WORK REQUEST>
Using the data below, work out how many lines contain the word "tabelle", then state that number without comment.

RECORDED INFORMATION>

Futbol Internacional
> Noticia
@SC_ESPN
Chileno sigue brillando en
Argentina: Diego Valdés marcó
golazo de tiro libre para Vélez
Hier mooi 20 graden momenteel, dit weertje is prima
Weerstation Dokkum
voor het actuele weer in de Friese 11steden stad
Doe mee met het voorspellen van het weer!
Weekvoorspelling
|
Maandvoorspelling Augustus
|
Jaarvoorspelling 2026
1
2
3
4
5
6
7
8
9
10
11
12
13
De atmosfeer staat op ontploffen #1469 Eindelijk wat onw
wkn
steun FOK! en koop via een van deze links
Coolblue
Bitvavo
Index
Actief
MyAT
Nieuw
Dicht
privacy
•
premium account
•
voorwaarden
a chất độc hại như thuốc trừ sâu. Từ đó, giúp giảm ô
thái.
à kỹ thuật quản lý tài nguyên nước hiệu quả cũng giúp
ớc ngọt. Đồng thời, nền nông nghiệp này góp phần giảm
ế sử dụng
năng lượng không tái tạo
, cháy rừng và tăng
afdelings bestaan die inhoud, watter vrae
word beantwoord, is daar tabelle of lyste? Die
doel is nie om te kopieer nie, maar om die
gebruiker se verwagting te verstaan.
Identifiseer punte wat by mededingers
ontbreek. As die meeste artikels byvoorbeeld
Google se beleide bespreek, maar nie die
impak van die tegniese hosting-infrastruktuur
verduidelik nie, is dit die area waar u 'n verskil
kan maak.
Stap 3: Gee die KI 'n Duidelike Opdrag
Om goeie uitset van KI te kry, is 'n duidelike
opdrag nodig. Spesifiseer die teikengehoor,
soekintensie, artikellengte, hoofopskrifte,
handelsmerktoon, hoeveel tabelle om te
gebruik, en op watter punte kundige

RESULT FOR THIS EXERCISE>
2